“A mother is not a person to lean on but a person to make leaning unnecessary.” -Dorothy C. Fisher
For me, Mother’s Day has always been a mixed experience. As a daughter in a long line of wounded mothers, I have long struggled to reconcile myself with the painful history that I inherited. Learning to accept the mothering that I got and all that I didn’t was the foundation on which I built my own experience of mothering. Mothering, I have learned, is generational and has an almost genetic quality to it. When we are deeply loved as children, a reservoir of resilience and self- confidence gets stored up inside and it is this that gets passed along. Without this loving attention, this reservoir can be left dry, leaving us continuously in search of the unconditional acceptance we associate with mothers. For me, learning to mother began with figuring out how to fill up my own cup.
While, the experience of being loved unconditionally is unique in the world, it, in fact, doesn’t have to come from your biological mother. It just has to be a true experience of being witnessed, appreciated and forgiven in a steady stream of relating. Grandparents, counselors and dear friends can, and often are, the people who wake up the seed of your own loveliness, showering you with the tenderness and warmth that allows you to grow into a loving mother yourself. The key here is that you have to have the courage to be loved. Coming from a line of wounded mothers brings with it a defensiveness that keeps love away. We don’t trust the experience of receiving because that pathway of worthiness has not been laid down.
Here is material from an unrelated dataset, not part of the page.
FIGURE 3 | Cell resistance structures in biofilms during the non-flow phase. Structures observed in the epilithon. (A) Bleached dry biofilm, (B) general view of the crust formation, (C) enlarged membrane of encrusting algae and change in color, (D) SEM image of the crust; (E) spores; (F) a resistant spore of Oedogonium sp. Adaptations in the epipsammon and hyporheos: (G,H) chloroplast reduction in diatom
Wanting to be filled and believing in the worthiness of your own ability to hold love is how self-mothering begins.
One of the saving graces in my evolution as a mother came through my life long relationship with my dear friend, Sarah. She has always been part sister, part mother to me for more than 30 years. I often credit her when I think of the mother I was able to become, because it was with her that I learned how it felt to make mistakes and be forgiven, and to see what it looks like to be given the benefit of the doubt. Learning these heart skills with Sarah allowed me to slowly become the mother that I had longed for myself. Raising my four kids gave me plenty of practice in giving them the encouragement and witnessing I had always craved. Not surprisingly, overcompensating for my early losses came spontaneously and often unseen. For many years when the kids were little, I would swing between the space of over-exhausted giving and the emptiness of lack, without enough internal resources to know my own boundaries. I still remember the day someone told me, “Boundaries are how you love yourself.” So it went, little by little, that I learned how to mother myself as I mothered my children.
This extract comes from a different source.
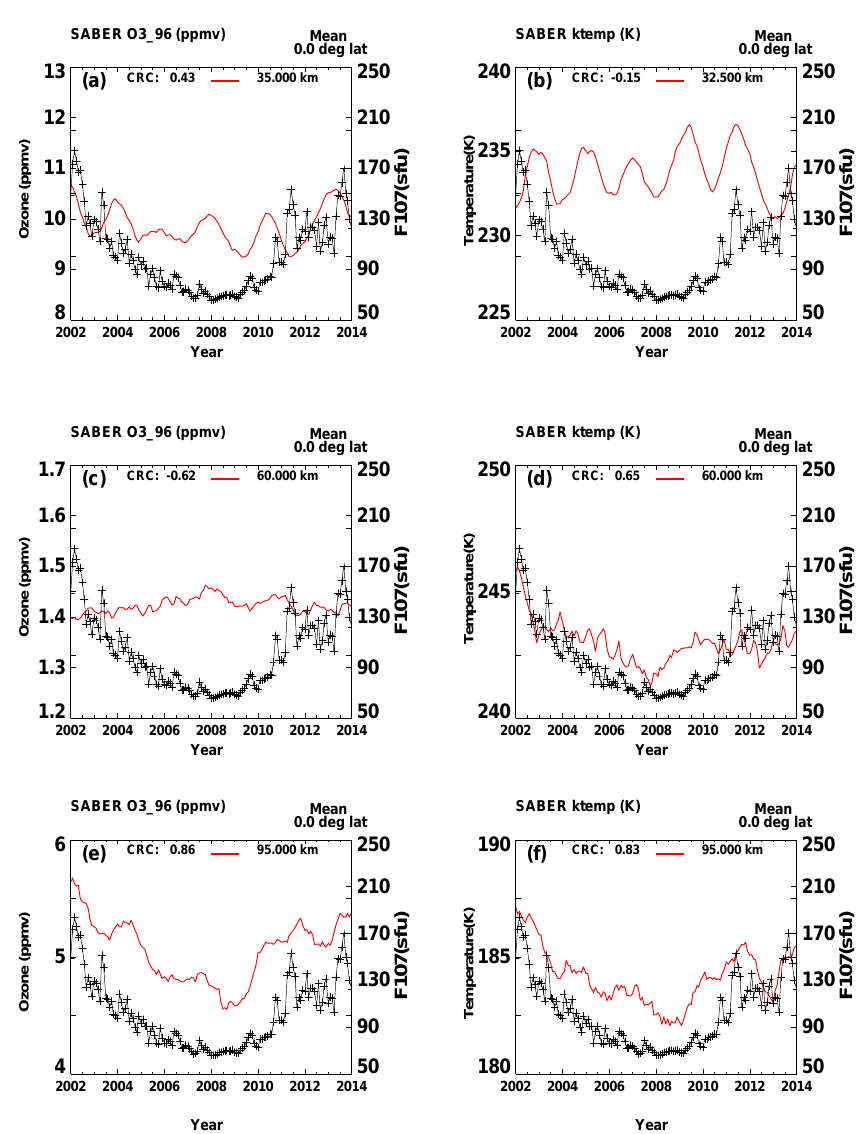
Figure 1. Top row: ozone zonal mean mixing ratios (left panel, red line, ppmv) from mid-2002 to mid-2014 at 35km and 0 ◦ lat; right panel, as in left panel but for temperature (K) at 32.5km. Middle row: as in top row but at 60km. Bottom row: 95km. Black lines ( + , right scale) show the corresponding monthly 10.7cm flux (sfu) provided by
Carving out a separate identity, not always being someone’s something and taking time away now and again from my family not only allowed me to grow Good Clean Love, but myself. The self-imposed distance I created allowed me a clearer perspective out of the day-to-day to recognize where I still needed to fill myself up and make peace with the parts of myself as a mother that weren’t always the mother I had hoped to be. At a distance I could recognize the damage I inflicted on my kids, as well as the gifts I gave them. And this was exactly what I needed to reconcile the broken places with my own mother. She, like me, worked her whole life to try to fill up her own inner reservoir of self -love. And in the end, no matter how loving our mother has been, if we have engaged with the deep work of self- mothering we realize that the best mothering lets us stand on our own.